Winning the conservatives’ hearts
But conservative voters are skeptical of his fundamental philosophy on security. He can hardly persuade them, no matter how much he claims to be a reliable defender of their security and shows off a picture of himself in a SWAT beret. When one of his conservative opponents, Yoo Seong-min, bluntly posed the question to him in a TV debate whether North Korea was the “main enemy” of the South, Moon stumbled to find an answer. He avoided a direct answer, saying that the comment was inappropriate for a president.
The Ministry of Defense avoids labeling its communist neighbor “the main enemy” in its white paper. But it defines the Pyongyang regime and military as its enemy.
If Moon aspires to become the next commander-in-chief of the South Korean military, he should have confidently said, “North Korea is our enemy in a military context.” He could have avoided political controversy by adding that North Korea is also a partner for dialogue. Former conservative presidents Park Geun-hye and Lee Myung-bak, as well as Moon’s DP peers, have all referred to North Korea as “both an enemy and a partner.” Why Moon could not publicly agree to this only aggravated security doubts about him from the conservative population.
His former boss and president, Roh Moo-hyun, wanted to jettison the “main enemy” expression. Nam Jae-joon, then army chief of staff, recalled that President Roh one day in 2004 told him not to use the phrase “main enemy” during troop information and education sessions. He claimed he could not comply with the order when training troops who would be facing the enemy across the border everyday.
In his memoir, Moon proudly recalled that there was not a single military skirmish between the two Koreas under President Roh. It is true North Korea refrained from conventional sea or land provocations such as the artillery firing or planting land mines. But on Oct. 9, 2006, North Korea conducted its first nuclear test, putting South and neighboring countries to the test.
Moon did not mention North Korea’s major provocation and security challenge. Either he has forgotten, or he does not think the nuclear test was a provocation aimed at South Korea.
His aides are equally questionable on the issue of North Korea nuclear. In a TV program, a senior member of his campaign team said the party was seriously concerned and strongly advised North Korea against carrying out a sixth nuclear test, as that would mean North Korea’s leader, Kim Jong-un, might be interfering in the South Korean presidential election by benefiting the conservatives. Does this mean the DP is against North Korean nuclear test because of its ramifications on the election, as apposed to worrying about public safety? Should not the leading presidential candidate oppose North Korean nuclear tests because they threaten the lives and security of South Korean people?

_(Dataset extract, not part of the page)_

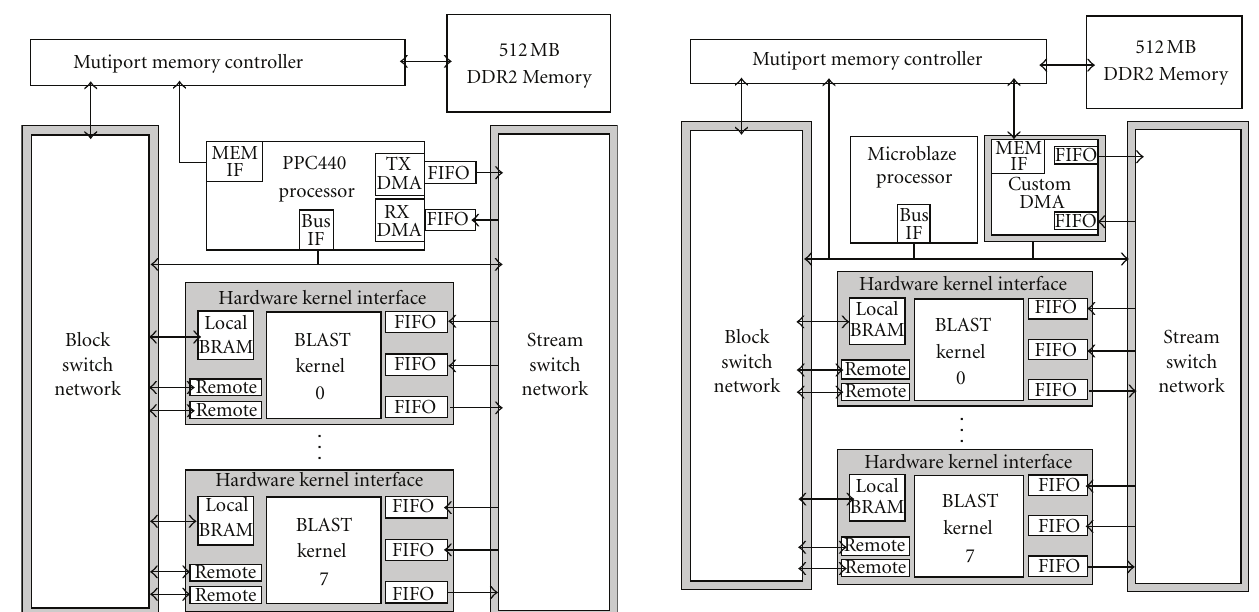
Figure 8: MicroBlaze BLAST system.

Dealing with North Korea’s advances in nuclear weaponry over the course of five tests should be different than in the days of Roh, when it detonated a nuclear device for the first time. Yet Moon sticks to the same engagement policy, offering to reopen and expand the Kaesong inter-Korean industrial complex and resume the South Korean tourism program to Mt. Kumgang. We do not disagree with the theory that the nuclear problem should be solved through diplomacy instead means, and eventually, yes, we should resume inter-Korean ventures. But for now, stern actions are needed to stop North Korea’s weapons program through sanctions. The problem is, we cannot know whether Moon has the will to do so, or even the desire.
To prevent a U.S. pre-emptive attack on North Korea, Moon said he would call up North Korea and demand it to stop. He seems to naively believe Pyongyang would listen to a left-wing president. North Korea has never helped the DP. In fact, Pyongyang stunned the DP and the nation in mourning by conducting the second nuclear test just hours after it issued its condolences following the death of Roh in May 2009.
We do not doubt the sincerity on national security of a man who had been the chief of staff and head of the main opposition party. But his comments suggest Moon is overly naïve and idealistic on security perspectives and North Korea. The people are interested in his real thoughts, not a picture of his military days.
JoongAng Ilbo, April 21, Page 34
*The author is an editorial writer of the JoongAng Ilbo.